▸ **To-do item**
Which lines of the data contain the string "Gotlands"? Show each of them.

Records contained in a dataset

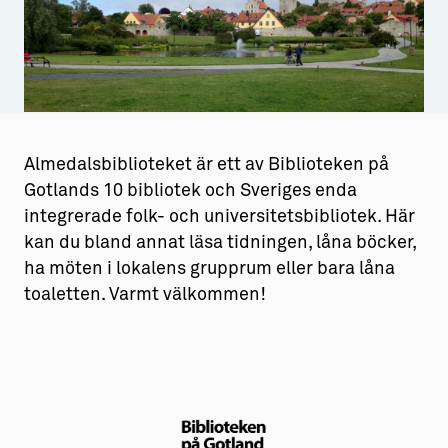
Aktiviteter
→ Gutamål och gotländska
Sustainable Plejs
Allt om bostad
Möten & kongresser
→ Hyra bostad
Hansestaden världsarv
→ Köpa bostad
Almedalsbiblioteket är ett av Biblioteken på
Gotlands 10 bibliotek och Sveriges enda
Gotlands kulturarv
→ Bygga hus
integrerade folk- och universitetsbibliotek. Här
Almedalsveckan
Allt om livet på Ön
kan du bland annat läsa tidningen, låna böcker,
ha möten i lokalens grupprum eller bara låna
Medeltidsveckan
→ Fritidsliv
toaletten. Varmt välkommen!
Visby Centrum
→ Föreningsliv
→ Idrottsliv
→ Tonårsliv
Barn & Familj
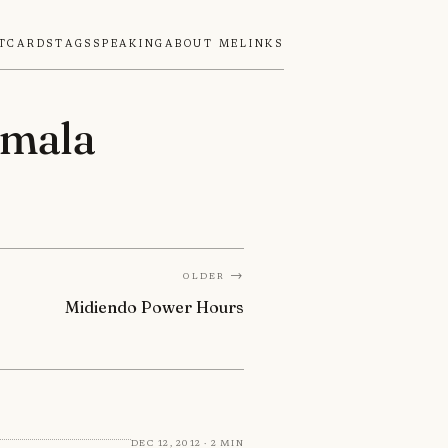
tcards
Tags
Speaking
About Me
Links
emala
Older →
Midiendo Power Hours
Dec 12, 2012 · 2 min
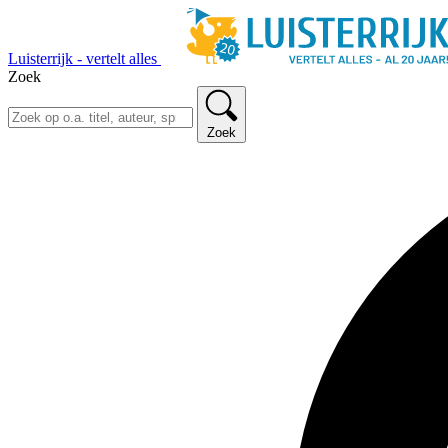
Luisterrijk - vertelt alles
Zoek
Zoek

▸ **Answer for the task**
Gotlands 10 bibliotek och Sveriges enda
Gotlands kulturarv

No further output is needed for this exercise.